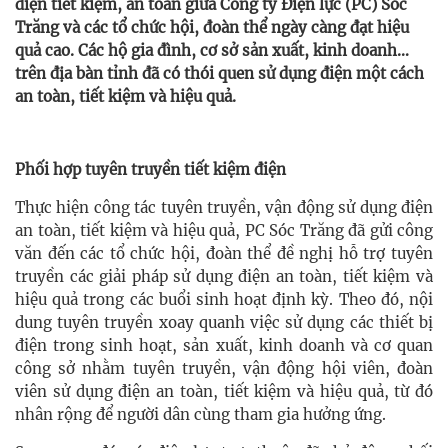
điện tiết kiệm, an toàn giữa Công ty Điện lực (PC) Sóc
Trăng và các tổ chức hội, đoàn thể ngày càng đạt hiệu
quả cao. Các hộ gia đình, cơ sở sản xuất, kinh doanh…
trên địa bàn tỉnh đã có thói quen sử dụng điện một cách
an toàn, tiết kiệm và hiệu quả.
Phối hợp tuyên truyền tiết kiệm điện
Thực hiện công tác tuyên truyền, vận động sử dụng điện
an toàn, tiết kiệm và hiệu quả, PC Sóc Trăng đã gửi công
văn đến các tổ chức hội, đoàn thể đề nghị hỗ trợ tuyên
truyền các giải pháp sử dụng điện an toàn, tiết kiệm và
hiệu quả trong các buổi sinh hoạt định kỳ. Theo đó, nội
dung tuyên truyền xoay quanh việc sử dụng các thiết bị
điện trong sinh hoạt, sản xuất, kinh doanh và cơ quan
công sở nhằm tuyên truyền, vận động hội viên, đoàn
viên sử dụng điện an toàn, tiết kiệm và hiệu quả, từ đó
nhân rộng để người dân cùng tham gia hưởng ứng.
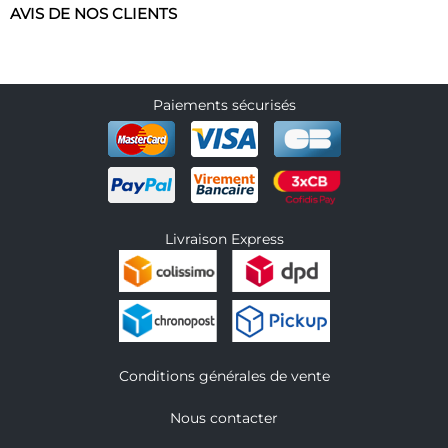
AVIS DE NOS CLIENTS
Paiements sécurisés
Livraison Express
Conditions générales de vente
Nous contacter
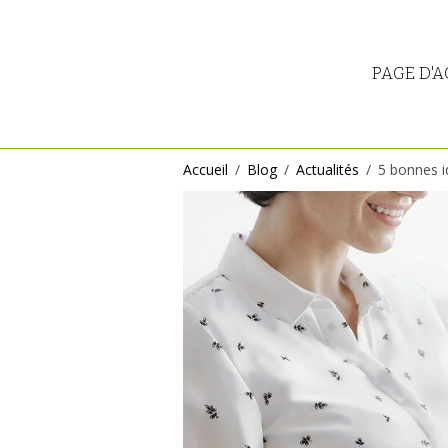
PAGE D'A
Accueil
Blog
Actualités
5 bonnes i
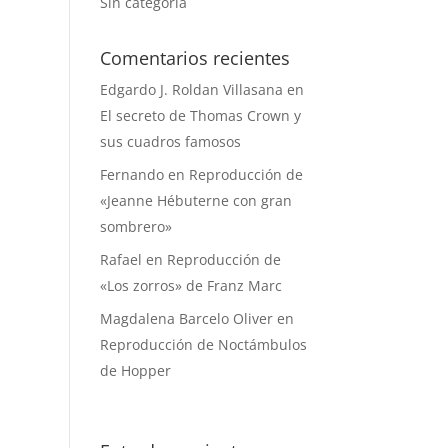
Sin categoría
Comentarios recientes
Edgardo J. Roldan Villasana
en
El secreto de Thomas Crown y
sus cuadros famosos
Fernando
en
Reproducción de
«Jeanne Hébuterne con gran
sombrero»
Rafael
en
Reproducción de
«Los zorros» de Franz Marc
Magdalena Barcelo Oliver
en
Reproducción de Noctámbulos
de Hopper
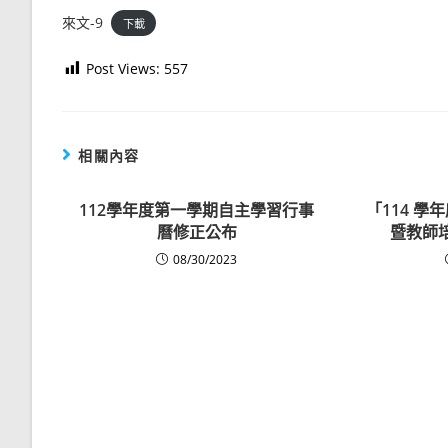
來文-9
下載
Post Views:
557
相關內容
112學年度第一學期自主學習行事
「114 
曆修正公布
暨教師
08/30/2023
--*--
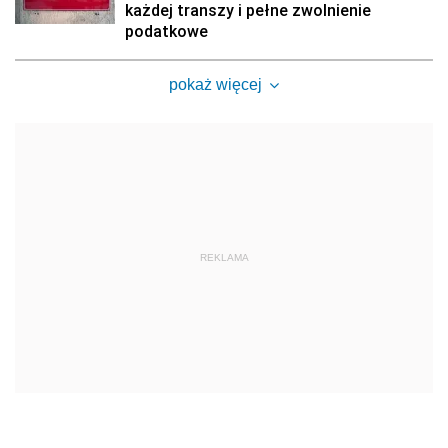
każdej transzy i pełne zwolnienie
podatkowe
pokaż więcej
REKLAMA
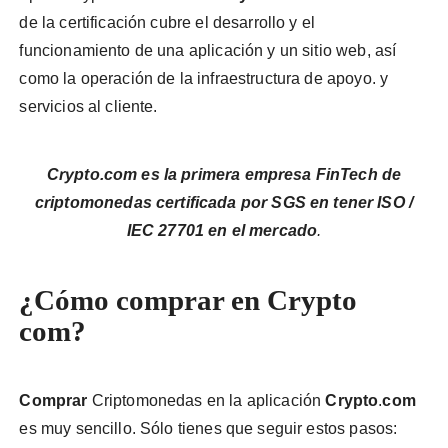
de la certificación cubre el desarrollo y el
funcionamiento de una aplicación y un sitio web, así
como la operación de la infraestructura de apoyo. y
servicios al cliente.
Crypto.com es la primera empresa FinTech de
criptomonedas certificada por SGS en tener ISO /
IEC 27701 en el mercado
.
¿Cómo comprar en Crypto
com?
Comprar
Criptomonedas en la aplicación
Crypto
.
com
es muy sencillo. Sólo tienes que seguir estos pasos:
--*--
WHAT TO WORK ON ::
Output the lines of the data above from the one containing "de la certificación cubre el desarrollo y el" through the one containing "es muy sencillo.", both included, as a numbered list without blank lines.

ANSWER BOX ::
1. de la certificación cubre el desarrollo y el
2. funcionamiento de una aplicación y un sitio web, así
3. como la operación de la infraestructura de apoyo. y
4. servicios al cliente.
5. Crypto.com es la primera empresa FinTech de
6. criptomonedas certificada por SGS en tener ISO /
7. IEC 27701 en el mercado
8. .
9. ¿Cómo comprar en Crypto
10. com?
11. Comprar
12. Criptomonedas en la aplicación
13. Crypto
14. .
15. com
16. es muy sencillo. Sólo tienes que seguir estos pasos:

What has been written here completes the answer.